How does this string along?

At the same time I was writing about that “orders of magnitude” AHA article, I was trying to connect it to a poster I made and hung in the Social Studies office at our high school.  The poster has a quote from Stanley Hauerwas, a professor in Duke University’s Divinity School.  He’s universally regarded as an expert on the Protestant Reformation, he’s studied it for 50 years and on its 500th anniversary, he said he “still doesn’t know what to think about the Reformation”.  Keith Richards, rock star, Stanley Hauerwas, theologian, both experts in their respective fields, and both saying that they “still don’t know”.  
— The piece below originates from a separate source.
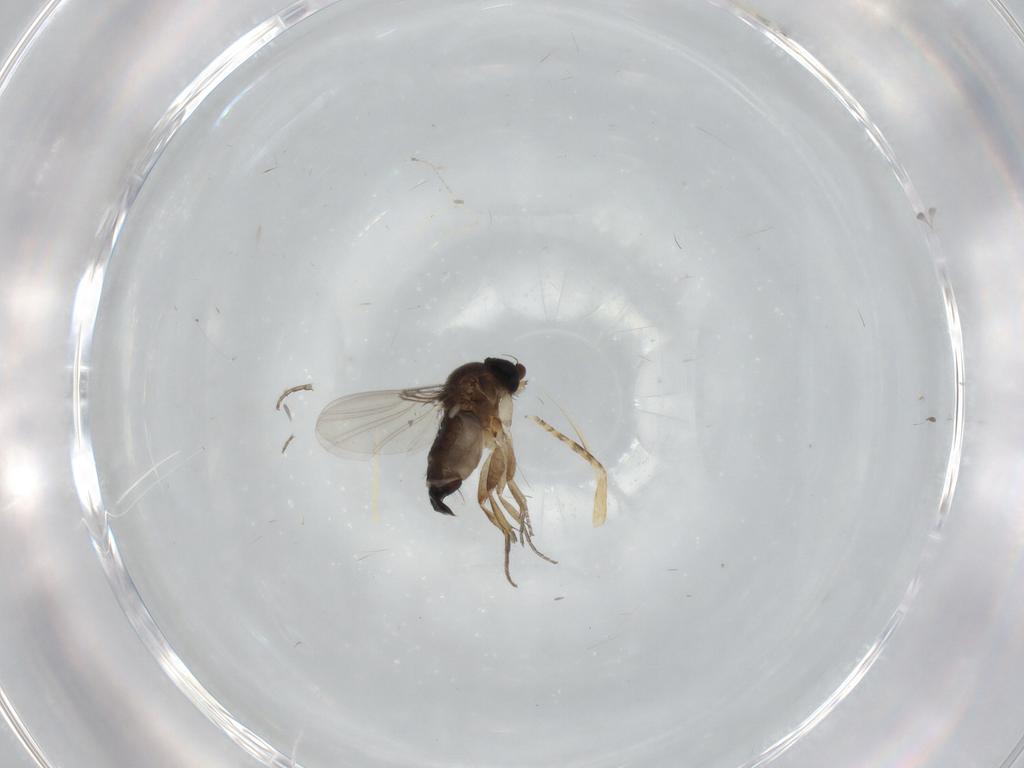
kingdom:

And then, as if to close the loop, I stumbled across an “Ask Keith” video, Richards mentioned reading “From Dawn to Decadence” by Jacques Barzun and that book was also mentioned in the “orders of magnitude” the AHA article that started this string.  

Once these connections became more commonplace it was easier to notice them.  But still, every once in a while, a connection will come out of the farthest reaches of the universe and crash into my consciousness.
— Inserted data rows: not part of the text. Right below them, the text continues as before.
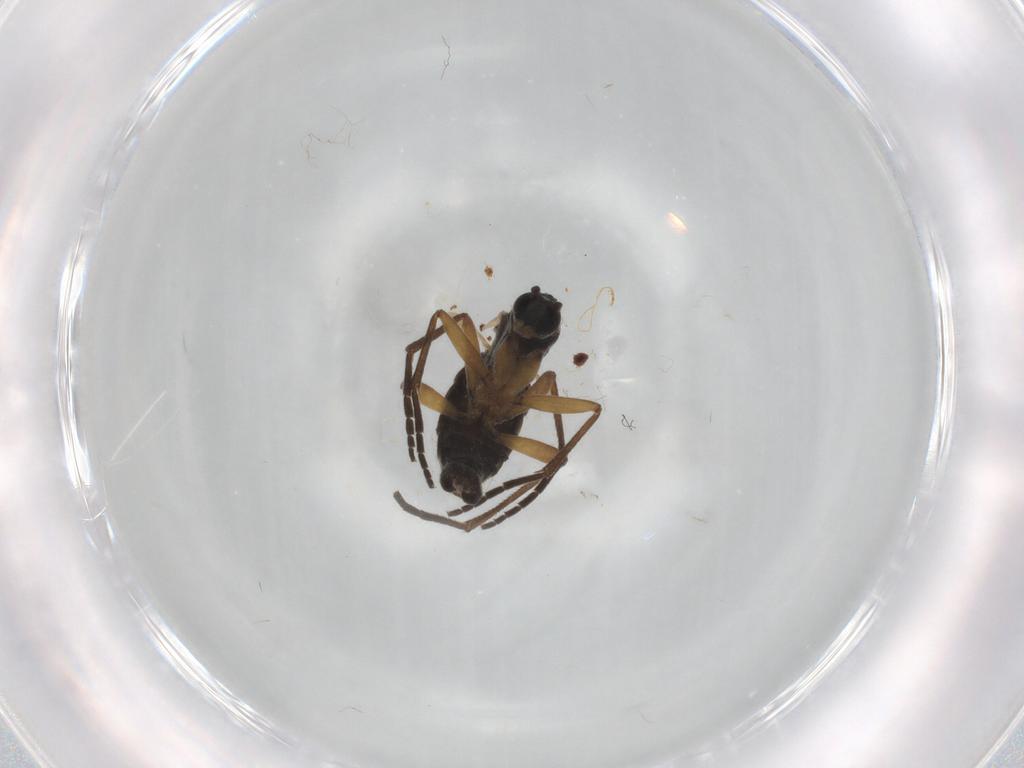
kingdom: Animalia
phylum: Arthropoda
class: Insecta
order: Diptera
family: Sciaridae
Sometimes these connections make your blood run cold in disbelief, because they’re simply unfathomable.  

What are the odds of me coming across a reference to a reference from Odysseus “piloting between Scylla and Charybdis” during the day in a reading about the war on history and then hearing it referenced again that evening when watching TV?  

I read this paragraph in an essay about the War on History from Dan Gardner during the day…

“As members of society and sharers in the historical process,” McNeill concludes, “historians can only expect to be heard if they say what the people around them want to hear — in some degree. They can only be useful if they also tell the people some things they are reluctant to hear — in some degree. Piloting between this Scylla and Charybdis is the art of the serious historian, helping the group he or she addresses and celebrates to survive and prosper in a treacherous and changing world by knowing more about itself and others.”

He  was quoting William McNeill in an essay entitled  “Mythistory, or Truth, Myth, History, and Historians” so of course I have to read that then jumped to wikipedia to learn more about piloting this Scylla and Charybdis because I’ve never heard of it before. Odysseus’s steering between a whirlpool and six-headed sea monster seemed like a classic, “rock and a hard place” reference.  Interesting, maybe, but perfectly inconsequential also.  

Until later.

That evening after dinner,  I watched another episode of the miniseries Turn, which is about Abraham Woodhull and the Culper Ring of spies during the American Revolution.  In one especially dramatic, riveting scene marking the end of a romance between a British officer and an American woman, the officer laments that he feels that his life had left him between Scylla and Charybdis.  Shocked and speechless, I immediately hit pause.  Then I rewound it and played it again and again one more time to make sure.  Then I hunted through scripts to see it in print.  Right there, in Episode 2 of Season 3 stood a reference to Greek Mythology in a series about the American Revolution that I just heard for the very first time 12 hours beforehand, in an essay about war in history.

As much as I might like to see these connections as a sign from the universe to keep looking for them, I have to admit that there is no lesson to take away from them.  It’s enough to know that they happen, that the unbelievable happens.  And the more you learn, the more you’ll see it.